まことに残念ながら、無敵と思われているルビジウム原子発振器も、その法力では超短期的変動やジッターを制圧できない。
特に音質への影響が大きいとされるジッターには、ルビジウム原子の法力も無力なのである。


米TRACOR社RbOscのマニュアルが教科書
日本におけるルビジウム原子発振器(RbOsc)の研究開発がスタートしたのは、1960年代前後であったと思われる。
すでにその頃、米国ではルビジウム原子発振器の実用機が完成していた。
「口伝(1)」で紹介したが、私が1972年に業務で使用したルビジウム原子発振器「米国TRACOR社のMODEL 304周波数標準機」は、おそらく1965年頃に、その304型の初代モデルが発売されたのではないかと推察する。
このTRACOR社のMODEL 304は、日本のRbOscの開発研究者にとって、まさに「生きた教科書」であり、製品(実用機)の「スタンダード(標準器)」であった。
そのマニュアルは、研究者の間でバイブル的存在であり、今もなお第1級の教科書である。
だたしバイブルとはいえ、あくまで製品のマニュアルであり、微に入り細に入り記述してあるわけではない。
それでも要点を押さえた動作原理の解説や実機の動作諸特性などの情報は、当時、他では得られない貴重なものであった。

4つの図面が揃う時、ルビジウムの秘密が解き明かされる
TRACOR社のマニュアルには、動作の基本原理を示す図が6枚ほど載っている(細かい話の図を除き)。

(課題一覧)
1) ルビジウム発振器の文章によると、筆者が1972年に業務で使ったルビジウム原子発振器は何か。
2) ルビジウム発振器の文章のうち、「だたしバイブルとはいえ、あく」から「いる(細かい話の図を除き)。」までを、両端も含めてそのまま書き写せ。
3) ルビジウム発振器の文章にある「すでにその頃、米国ではルビジウム原子発振器の実用機が完成していた。」を英語に訳せ。
ここから先のエントリーは、ルビジウム発振器の文章とは無関係だ。

(抽出データ)
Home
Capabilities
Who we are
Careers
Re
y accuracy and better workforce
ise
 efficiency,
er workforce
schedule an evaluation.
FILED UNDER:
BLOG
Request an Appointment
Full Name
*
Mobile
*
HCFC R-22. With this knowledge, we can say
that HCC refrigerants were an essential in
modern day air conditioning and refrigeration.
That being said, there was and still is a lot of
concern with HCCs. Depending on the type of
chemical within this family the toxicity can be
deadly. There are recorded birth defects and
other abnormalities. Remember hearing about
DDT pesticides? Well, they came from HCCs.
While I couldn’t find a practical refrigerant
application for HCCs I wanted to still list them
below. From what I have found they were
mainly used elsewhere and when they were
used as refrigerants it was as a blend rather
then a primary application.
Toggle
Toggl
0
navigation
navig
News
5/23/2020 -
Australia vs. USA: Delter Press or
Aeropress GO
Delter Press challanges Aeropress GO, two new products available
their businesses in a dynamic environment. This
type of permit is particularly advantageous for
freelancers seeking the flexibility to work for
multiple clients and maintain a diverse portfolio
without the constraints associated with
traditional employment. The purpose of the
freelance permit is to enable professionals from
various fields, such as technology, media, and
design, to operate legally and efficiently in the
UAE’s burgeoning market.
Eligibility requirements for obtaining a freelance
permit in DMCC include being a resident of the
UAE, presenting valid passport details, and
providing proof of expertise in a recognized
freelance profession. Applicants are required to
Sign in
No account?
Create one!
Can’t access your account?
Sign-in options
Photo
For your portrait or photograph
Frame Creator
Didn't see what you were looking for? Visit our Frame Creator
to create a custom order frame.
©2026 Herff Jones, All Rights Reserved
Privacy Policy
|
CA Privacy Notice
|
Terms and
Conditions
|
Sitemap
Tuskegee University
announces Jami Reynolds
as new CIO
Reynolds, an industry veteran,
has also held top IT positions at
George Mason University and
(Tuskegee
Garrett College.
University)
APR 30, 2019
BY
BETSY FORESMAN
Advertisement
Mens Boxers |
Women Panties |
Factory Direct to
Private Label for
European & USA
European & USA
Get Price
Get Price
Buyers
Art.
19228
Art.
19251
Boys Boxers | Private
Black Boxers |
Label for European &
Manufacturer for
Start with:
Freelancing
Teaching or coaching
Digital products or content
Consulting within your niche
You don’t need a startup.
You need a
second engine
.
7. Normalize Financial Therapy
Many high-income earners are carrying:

(課題別の解答)
1) 米国TRACOR社のMODEL 304周波数標準機。

2)
だたしバイブルとはいえ、あくまで製品のマニュアルであり、微に入り細に入り記述してあるわけではない。
それでも要点を押さえた動作原理の解説や実機の動作諸特性などの情報は、当時、他では得られない貴重なものであった。

4つの図面が揃う時、ルビジウムの秘密が解き明かされる
TRACOR社のマニュアルには、動作の基本原理を示す図が6枚ほど載っている(細かい話の図を除き)。

3) By that time, practical rubidium atomic oscillators had already been completed in the United States.